The British government wanted its flag, Union Jack, to be included in the flags of India and Pakistan. Jawaharlal Nehru and Mohammad Ali Jinnah refused to accept this. On August 14, the British flag from the Lucknow Residency was removed and sent to London. This British flag was continuously waving there since 1857. 

Notably, Rs 2 lakh was sanctioned for organizing the events related to Independence Day in Lucknow. 

In Mumbai, a name plate with M A Jinnah – Bar At Law was also removed from a chamber of lawyers. This was the name plate of Mohammad Ali Jinnah who was also an advocate. 

India got independence at midnight, but the reason behind was no less interesting. A telegram from Lord Mountbatten was sent to Britain suggesting that it was advised by some Indian astrologers who considered it auspicious.

When someone asked Jinnah about role of the army in Pakistan, he became very angry. He stared at the person from top to bottom and said that there will be a government of citizens in Pakistan and those who diffe have no right to come to Pakistan. But his claims proved wrong like the rest of his claims and the army ruled in Pakistan for 33 years.
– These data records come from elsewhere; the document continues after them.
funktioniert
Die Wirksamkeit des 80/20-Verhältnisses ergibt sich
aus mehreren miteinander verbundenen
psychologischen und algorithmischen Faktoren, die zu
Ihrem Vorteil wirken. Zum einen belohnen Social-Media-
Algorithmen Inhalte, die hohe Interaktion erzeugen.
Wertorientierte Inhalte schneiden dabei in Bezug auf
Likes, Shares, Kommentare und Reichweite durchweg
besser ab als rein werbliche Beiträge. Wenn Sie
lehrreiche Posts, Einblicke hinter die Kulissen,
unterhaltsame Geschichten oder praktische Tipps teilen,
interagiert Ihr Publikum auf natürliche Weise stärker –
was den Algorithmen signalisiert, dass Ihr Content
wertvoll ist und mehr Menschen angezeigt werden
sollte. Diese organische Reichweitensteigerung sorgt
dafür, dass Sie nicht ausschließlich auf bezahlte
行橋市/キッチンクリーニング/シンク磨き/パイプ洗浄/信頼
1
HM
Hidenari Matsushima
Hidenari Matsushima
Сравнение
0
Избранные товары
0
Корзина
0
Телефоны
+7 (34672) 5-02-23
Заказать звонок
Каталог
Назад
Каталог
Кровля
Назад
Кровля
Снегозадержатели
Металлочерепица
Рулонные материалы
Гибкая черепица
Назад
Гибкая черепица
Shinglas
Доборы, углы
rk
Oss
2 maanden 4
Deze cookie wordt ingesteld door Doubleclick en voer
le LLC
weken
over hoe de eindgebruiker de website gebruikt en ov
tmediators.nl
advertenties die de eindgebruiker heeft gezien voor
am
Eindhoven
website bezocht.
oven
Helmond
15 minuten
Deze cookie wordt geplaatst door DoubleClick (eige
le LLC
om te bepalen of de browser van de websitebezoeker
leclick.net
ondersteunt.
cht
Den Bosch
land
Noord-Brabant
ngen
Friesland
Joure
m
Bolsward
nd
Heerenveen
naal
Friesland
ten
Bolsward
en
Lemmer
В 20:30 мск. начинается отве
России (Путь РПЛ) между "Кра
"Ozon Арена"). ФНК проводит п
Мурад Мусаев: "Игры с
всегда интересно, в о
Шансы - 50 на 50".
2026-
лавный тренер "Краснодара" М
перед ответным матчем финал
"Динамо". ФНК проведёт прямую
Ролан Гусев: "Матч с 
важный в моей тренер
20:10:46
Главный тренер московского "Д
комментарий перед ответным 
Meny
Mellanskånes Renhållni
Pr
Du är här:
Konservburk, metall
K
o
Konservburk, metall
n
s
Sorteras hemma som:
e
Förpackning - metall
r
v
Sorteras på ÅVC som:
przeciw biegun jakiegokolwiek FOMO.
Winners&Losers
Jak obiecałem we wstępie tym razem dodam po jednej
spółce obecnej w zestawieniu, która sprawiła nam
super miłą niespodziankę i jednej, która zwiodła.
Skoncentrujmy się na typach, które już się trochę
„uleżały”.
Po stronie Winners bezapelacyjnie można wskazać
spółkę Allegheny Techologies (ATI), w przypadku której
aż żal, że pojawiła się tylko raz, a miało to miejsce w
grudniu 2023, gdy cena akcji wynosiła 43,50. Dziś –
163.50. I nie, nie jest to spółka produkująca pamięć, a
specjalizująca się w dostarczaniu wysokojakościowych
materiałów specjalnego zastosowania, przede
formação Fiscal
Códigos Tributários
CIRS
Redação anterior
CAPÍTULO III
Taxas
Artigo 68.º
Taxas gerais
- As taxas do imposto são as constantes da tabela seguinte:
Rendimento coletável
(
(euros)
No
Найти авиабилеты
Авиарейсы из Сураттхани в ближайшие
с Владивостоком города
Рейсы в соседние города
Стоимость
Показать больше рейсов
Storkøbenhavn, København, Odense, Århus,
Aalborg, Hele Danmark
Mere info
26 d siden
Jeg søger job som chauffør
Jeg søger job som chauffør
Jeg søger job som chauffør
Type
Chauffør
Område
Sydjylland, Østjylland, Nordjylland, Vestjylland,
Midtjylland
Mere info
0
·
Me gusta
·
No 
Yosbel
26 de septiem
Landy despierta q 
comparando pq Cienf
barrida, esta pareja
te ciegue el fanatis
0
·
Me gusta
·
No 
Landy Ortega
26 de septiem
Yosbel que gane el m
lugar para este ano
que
By the first week of August 1947, the number of refugees in Delhi swelled to 80,000, and there was a shortage of food. Schools were run in two shifts so that studies were not impacted. 

During this time only, it was decided that the Prime Minister’s official residence would be at 7 Prithvi Raj Road in Delhi, but 7 Race Course was later made the official residence of the Prime Minister of India. This is curently renamed as 7 Lok Kalyan Marg.

Interestingly, the Board of Control for Cricket in India (BCCI), which was established in 1928 as cricket was very popular in India. The then BCCI chairman Anthony de Mello had suggested that the partition should not divide the cricket team as it would affect the spirit of the game.